Un jeune homme a placé une nouvelle croix en bois au sommet de l'Aneto pour remplacer celle qui avait disparu quelques semaines plus tôt. Peu après, la croix a été retrouvée jetée en bas de la pente. Ce fait a rouvert à Huesca le débat sur l'installation de symboles religieux dans les montagnes et les espaces naturels protégés, opposant les défenseurs de la tradition à ceux qui plaident pour la préservation du paysage sans interventions.
Drones et GPS : la technologie comme alliée pour la surveillance des sommets 🚁
La polémique a conduit certains groupes à proposer l'utilisation de drones équipés de caméras thermiques et de systèmes de géolocalisation pour surveiller les accès non autorisés dans le parc naturel. Ces dispositifs permettraient de suivre les activités suspectes en temps réel sans avoir à déplacer du personnel.
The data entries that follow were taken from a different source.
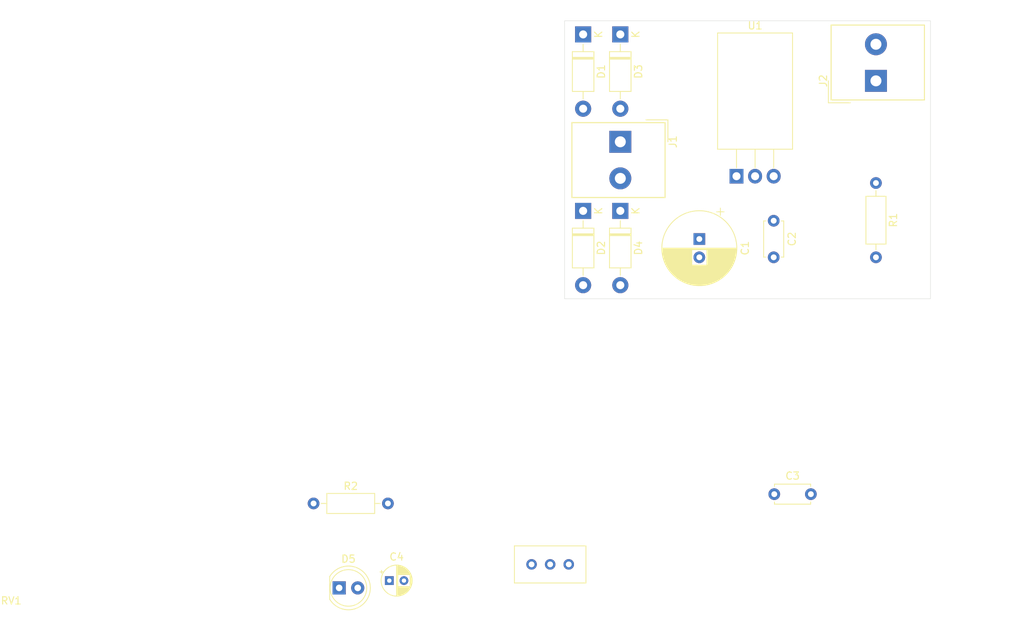
<source format=kicad_pcb>
(kicad_pcb
	(version 20240108)
	(generator "pcbnew")
	(generator_version "8.0")
	(general
		(thickness 1.6)
		(legacy_teardrops no)
	)
	(paper "A4")
	(layers
		(0 "F.Cu" signal)
		(31 "B.Cu" signal)
		(32 "B.Adhes" user "B.Adhesive")
		(33 "F.Adhes" user "F.Adhesive")
		(34 "B.Paste" user)
		(35 "F.Paste" user)
		(36 "B.SilkS" user "B.Silkscreen")
		(37 "F.SilkS" user "F.Silkscreen")
		(38 "B.Mask" user)
		(39 "F.Mask" user)
		(40 "Dwgs.User" user "User.Drawings")
		(41 "Cmts.User" user "User.Comments")
		(42 "Eco1.User" user "User.Eco1")
		(43 "Eco2.User" user "User.Eco2")
		(44 "Edge.Cuts" user)
		(45 "Margin" user)
		(46 "B.CrtYd" user "B.Courtyard")
		(47 "F.CrtYd" user "F.Courtyard")
		(48 "B.Fab" user)
		(49 "F.Fab" user)
		(50 "User.1" user)
		(51 "User.2" user)
		(52 "User.3" user)
		(53 "User.4" user)
		(54 "User.5" user)
		(55 "User.6" user)
		(56 "User.7" user)
		(57 "User.8" user)
		(58 "User.9" user)
	)
	(setup
		(pad_to_mask_clearance 0)
		(allow_soldermask_bridges_in_footprints no)
		(pcbplotparams
			(layerselection 0x00010fc_ffffffff)
			(plot_on_all_layers_selection 0x0000000_00000000)
			(disableapertmacros no)
			(usegerberextensions no)
			(usegerberattributes yes)
			(usegerberadvancedattributes yes)
			(creategerberjobfile yes)
			(dashed_line_dash_ratio 12.000000)
			(dashed_line_gap_ratio 3.000000)
			(svgprecision 4)
			(plotframeref no)
			(viasonmask no)
			(mode 1)
			(useauxorigin no)
			(hpglpennumber 1)
			(hpglpenspeed 20)
			(hpglpendiameter 15.000000)
			(pdf_front_fp_property_popups yes)
			(pdf_back_fp_property_popups yes)
			(dxfpolygonmode yes)
			(dxfimperialunits yes)
			(dxfusepcbnewfont yes)
			(psnegative no)
			(psa4output no)
			(plotreference yes)
			(plotvalue yes)
			(plotfptext yes)
			(plotinvisibletext no)
			(sketchpadsonfab no)
			(subtractmaskfromsilk no)
			(outputformat 1)
			(mirror no)
			(drillshape 1)
			(scaleselection 1)
			(outputdirectory "")
		)
	)
	(net 0 "")
	(net 1 "Net-(D1-K)")
	(net 2 "GND")
	(net 3 "+VDC")
	(net 4 "Net-(D1-A)")
	(net 5 "Net-(D3-A)")
	(net 6 "Net-(D5-A)")
	(net 7 "Net-(U1-ADJ)")
	(footprint "Diode_THT:D_DO-41_SOD81_P10.16mm_Horizontal" (layer "F.Cu") (at 133.985 70.485 -90))
	(footprint "Resistor_THT:R_Axial_DIN0207_L6.3mm_D2.5mm_P10.16mm_Horizontal" (layer "F.Cu") (at 168.91 90.805 -90))
	(footprint "Package_TO_SOT_THT:TO-220-3_Horizontal_TabDown" (layer "F.Cu") (at 149.86 89.875))
	(footprint "Diode_THT:D_DO-41_SOD81_P10.16mm_Horizontal" (layer "F.Cu") (at 133.985 94.615 -90))
	(footprint "Capacitor_THT:C_Disc_D4.7mm_W2.5mm_P5.00mm" (layer "F.Cu") (at 154.94 95.965 -90))
	(footprint "Capacitor_THT:CP_Radial_D4.0mm_P2.00mm" (layer "F.Cu") (at 102.424801 145.17))
	(footprint "LED_THT:LED_D5.0mm" (layer "F.Cu") (at 95.57 146.17))
	(footprint "Potentiometer_THT:Potentiometer_Bourns_3296W_Vertical" (layer "F.Cu") (at 126.94 142.95))
	(footprint "Capacitor_THT:C_Disc_D4.7mm_W2.5mm_P5.00mm" (layer "F.Cu") (at 155.02 133.35))
	(footprint "Resistor_THT:R_Axial_DIN0207_L6.3mm_D2.5mm_P10.16mm_Horizontal" (layer "F.Cu") (at 92.075 134.62))
	(footprint "Diode_THT:D_DO-41_SOD81_P10.16mm_Horizontal" (layer "F.Cu") (at 128.905 70.485 -90))
	(footprint "Diode_THT:D_DO-41_SOD81_P10.16mm_Horizontal" (layer "F.Cu") (at 128.905 94.615 -90))
	(footprint "TerminalBlock_Altech:Altech_AK300_1x02_P5.00mm_45-Degree" (layer "F.Cu") (at 133.985 85.17 -90))
	(footprint "TerminalBlock_Altech:Altech_AK300_1x02_P5.00mm_45-Degree" (layer "F.Cu") (at 168.91 76.835 90))
	(footprint "Capacitor_THT:CP_Radial_D10.0mm_P2.50mm" (layer "F.Cu") (at 144.78 98.465 -90))
	(gr_rect
		(start 126.365 68.63)
		(end 176.365 106.63)
		(stroke
			(width 0.05)
			(type default)
		)
		(fill none)
		(layer "Edge.Cuts")
		(uuid "522aa6cd-a89e-4011-8414-e7268951fa80")
	)
	(dimension
		(type aligned)
		(layer "Cmts.User")
		(uuid "1006d470-3a1a-4245-9ed5-c920e29f1b77")
		(pts
			(xy 176.365 106.63) (xy 176.365 68.63)
		)
		(height 9)
		(gr_text "38,0000 mm"
			(at 184.215 87.63 90)
			(layer "Cmts.User")
			(uuid "1006d470-3a1a-4245-9ed5-c920e29f1b77")
			(effects
				(font
					(size 1 1)
					(thickness 0.15)
				)
			)
		)
		(format
			(prefix "")
			(suffix "")
			(units 3)
			(units_format 1)
			(precision 4)
		)
		(style
			(thickness 0.1)
			(arrow_length 1.27)
			(text_position_mode 0)
			(extension_height 0.58642)
			(extension_offset 0.5) keep_text_aligned)
	)
	(dimension
		(type aligned)
		(layer "Cmts.User")
		(uuid "ddda3616-543f-4f5c-a5da-99616d99ecdb")
		(pts
			(xy 126.365 106.63) (xy 176.365 106.63)
		)
		(height 13)
		(gr_text "50,0000 mm"
			(at 151.365 118.48 0)
			(layer "Cmts.User")
			(uuid "ddda3616-543f-4f5c-a5da-99616d99ecdb")
			(effects
				(font
					(size 1 1)
					(thickness 0.15)
				)
			)
		)
		(format
			(prefix "")
			(suffix "")
			(units 3)
			(units_format 1)
			(precision 4)
		)
		(style
			(thickness 0.1)
			(arrow_length 1.27)
			(text_position_mode 0)
			(extension_height 0.58642)
			(extension_offset 0.5) keep_text_aligned)
	)
)
</source>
Cependant, leur efficacité se heurte aux limites budgétaires et aux restrictions légales pour survoler les zones protégées, laissant le débat en suspens.
La croix volante : le miracle que personne n'a demandé 🙃
Il est curieux que la croix ait disparu sans témoins et soit réapparue en roulant le long de la pente comme si un yéti l'avait utilisée pour faire de la randonnée. Peut-être que le responsable a voulu la rendre à la nature, ou peut-être s'agissait-il d'un acte de foi inversé : descendre des symboles au lieu de les monter. Ce qui est certain, c'est qu'entre alpinistes et profanes, la croix de l'Aneto a montré plus de mobilité que certains politiciens en campagne.